Loading Documents

In this guide, we’ll take a look at how to load documents with Cheerio and when to use the different loading methods.

Tip

If you’re familiar with jQuery, then this step will be new to you. jQuery operates on the one, baked-in DOM. With Cheerio, we need to pass in the HTML document.

Availability of methods

The loadBuffer, stringStream, decodeStream, and fromURL methods are not available in the browser environment. Instead, use the load method to parse HTML strings.

`load`

The load method is the most basic way to parse an HTML or XML document with Cheerio. It takes a string containing the document as its argument and returns a Cheerio object that you can use to traverse and manipulate the document.

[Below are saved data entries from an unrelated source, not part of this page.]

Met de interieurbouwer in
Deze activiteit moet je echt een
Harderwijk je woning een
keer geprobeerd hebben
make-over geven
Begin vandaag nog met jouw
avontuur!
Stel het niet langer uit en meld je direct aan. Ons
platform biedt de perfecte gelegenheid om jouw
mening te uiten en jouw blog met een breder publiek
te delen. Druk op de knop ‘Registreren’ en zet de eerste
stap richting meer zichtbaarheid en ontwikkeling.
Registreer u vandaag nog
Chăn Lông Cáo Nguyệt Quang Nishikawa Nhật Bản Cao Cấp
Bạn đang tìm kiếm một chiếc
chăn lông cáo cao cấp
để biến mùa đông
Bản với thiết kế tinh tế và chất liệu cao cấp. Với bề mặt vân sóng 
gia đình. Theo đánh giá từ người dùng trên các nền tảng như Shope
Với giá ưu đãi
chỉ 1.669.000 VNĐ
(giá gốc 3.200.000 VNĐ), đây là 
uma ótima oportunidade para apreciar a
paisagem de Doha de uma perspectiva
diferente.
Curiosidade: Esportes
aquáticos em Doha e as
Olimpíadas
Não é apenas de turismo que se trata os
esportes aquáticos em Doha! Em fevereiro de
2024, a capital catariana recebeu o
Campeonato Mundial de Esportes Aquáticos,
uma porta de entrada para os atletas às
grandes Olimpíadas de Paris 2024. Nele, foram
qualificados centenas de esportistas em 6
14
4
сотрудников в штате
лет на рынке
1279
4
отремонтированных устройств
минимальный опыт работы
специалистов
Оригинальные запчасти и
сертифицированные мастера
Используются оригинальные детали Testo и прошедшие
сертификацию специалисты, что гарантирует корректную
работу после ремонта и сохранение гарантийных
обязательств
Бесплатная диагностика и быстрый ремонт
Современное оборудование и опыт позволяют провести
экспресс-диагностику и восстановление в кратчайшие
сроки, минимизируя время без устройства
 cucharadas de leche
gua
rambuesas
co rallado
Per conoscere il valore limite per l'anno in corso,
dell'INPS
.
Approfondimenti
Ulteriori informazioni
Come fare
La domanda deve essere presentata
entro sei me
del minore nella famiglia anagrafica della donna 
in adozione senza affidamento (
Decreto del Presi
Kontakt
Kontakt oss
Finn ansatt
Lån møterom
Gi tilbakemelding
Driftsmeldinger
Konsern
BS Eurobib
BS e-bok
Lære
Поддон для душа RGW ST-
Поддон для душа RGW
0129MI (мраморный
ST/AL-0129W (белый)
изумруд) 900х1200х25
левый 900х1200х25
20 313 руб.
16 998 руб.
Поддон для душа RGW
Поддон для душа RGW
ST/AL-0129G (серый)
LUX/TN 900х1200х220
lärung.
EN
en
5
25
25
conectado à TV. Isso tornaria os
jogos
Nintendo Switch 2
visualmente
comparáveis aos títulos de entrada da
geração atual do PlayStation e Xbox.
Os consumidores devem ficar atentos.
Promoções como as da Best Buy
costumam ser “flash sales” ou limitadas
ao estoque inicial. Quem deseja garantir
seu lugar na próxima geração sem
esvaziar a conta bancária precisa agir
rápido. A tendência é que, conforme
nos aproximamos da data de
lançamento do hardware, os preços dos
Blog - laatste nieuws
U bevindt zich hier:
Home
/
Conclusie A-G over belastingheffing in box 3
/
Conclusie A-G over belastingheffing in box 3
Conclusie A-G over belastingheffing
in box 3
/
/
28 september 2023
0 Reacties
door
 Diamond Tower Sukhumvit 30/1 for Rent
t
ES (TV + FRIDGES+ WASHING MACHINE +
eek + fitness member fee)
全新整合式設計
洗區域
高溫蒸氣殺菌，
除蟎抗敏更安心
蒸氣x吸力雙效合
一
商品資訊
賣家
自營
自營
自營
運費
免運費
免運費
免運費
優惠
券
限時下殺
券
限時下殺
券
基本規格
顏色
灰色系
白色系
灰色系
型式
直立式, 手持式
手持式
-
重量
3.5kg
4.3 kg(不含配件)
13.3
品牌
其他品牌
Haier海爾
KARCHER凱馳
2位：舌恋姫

Here’s an example of how to use the load method:

import * as cheerio from 'cheerio';

const $ = cheerio.load('<h1>Hello, world!</h1>');

console.log($('h1').text());
// Output: Hello, world!

Tip

Similar to web browser contexts, load will introduce <html>, <head>, and <body> elements if they are not already present. You can set load’s third argument to false to disable this.

const $ = cheerio.load('<ul id="fruits">...</ul>', null, false);

$.html();
//=> '<ul id="fruits">...</ul>'

Learn more about the load method in the API documentation.

`loadBuffer`

The loadBuffer method is similar to the load method, but it takes a buffer containing the document as its argument instead of a string. Cheerio will run the HTML encoding sniffing algorithm to determine the encoding of the document. This is useful when you have the document in binary form, such as when you’re reading it from a file or receiving it over a network connection.

Here’s an example of how to use the loadBuffer method:

import * as cheerio from 'cheerio';
import * as fs from 'fs';

const buffer = fs.readFileSync('document.html');

const $ = cheerio.loadBuffer(buffer);

console.log($('title').text());
// Output: Hello, world!

Learn more about the loadBuffer method in the API documentation.

`stringStream`

When loading an HTML document from a stream and the encoding is known, you can use the stringStream method to parse it into a Cheerio object.

import * as cheerio from 'cheerio';
import * as fs from 'fs';

const writeStream = cheerio.stringStream({}, (err, $) => {
  if (err) {
    // Handle error
  }

  console.log($('title').text());
  // Output: Hello, world!
});

fs.createReadStream('document.html', { encoding: 'utf8' }).pipe(writeStream);

Learn more about the stringStream method in the API documentation.

`decodeStream`

When loading an HTML document from a stream and the encoding is not known, you can use the decodeStream method to parse it into a Cheerio object. This method runs the HTML encoding sniffing algorithm to determine the encoding of the document.

Here’s an example of how to use the decodeStream method:

import * as cheerio from 'cheerio';
import * as fs from 'fs';

const writeStream = cheerio.decodeStream({}, (err, $) => {
  if (err) {
    // Handle error
  }

  console.log($('title').text());
  // Output: Hello, world!
});

fs.createReadStream('document.html').pipe(writeStream);

Learn more about the decodeStream method in the API documentation.

`fromURL`

The fromURL method allows you to load a document from a URL. This method is asynchronous, so you need to use await (or a then block) to access the resulting Cheerio object.

import * as cheerio from 'cheerio';

const $ = await cheerio.fromURL('https://example.com');

Learn more about the fromURL method in the API documentation.

Conclusion

Cheerio provides several methods for loading HTML documents and parsing them into a DOM structure. These methods are useful for different scenarios, depending on the type and source of the HTML data. Users are encouraged to read through each of these methods and pick the one that best suits their needs.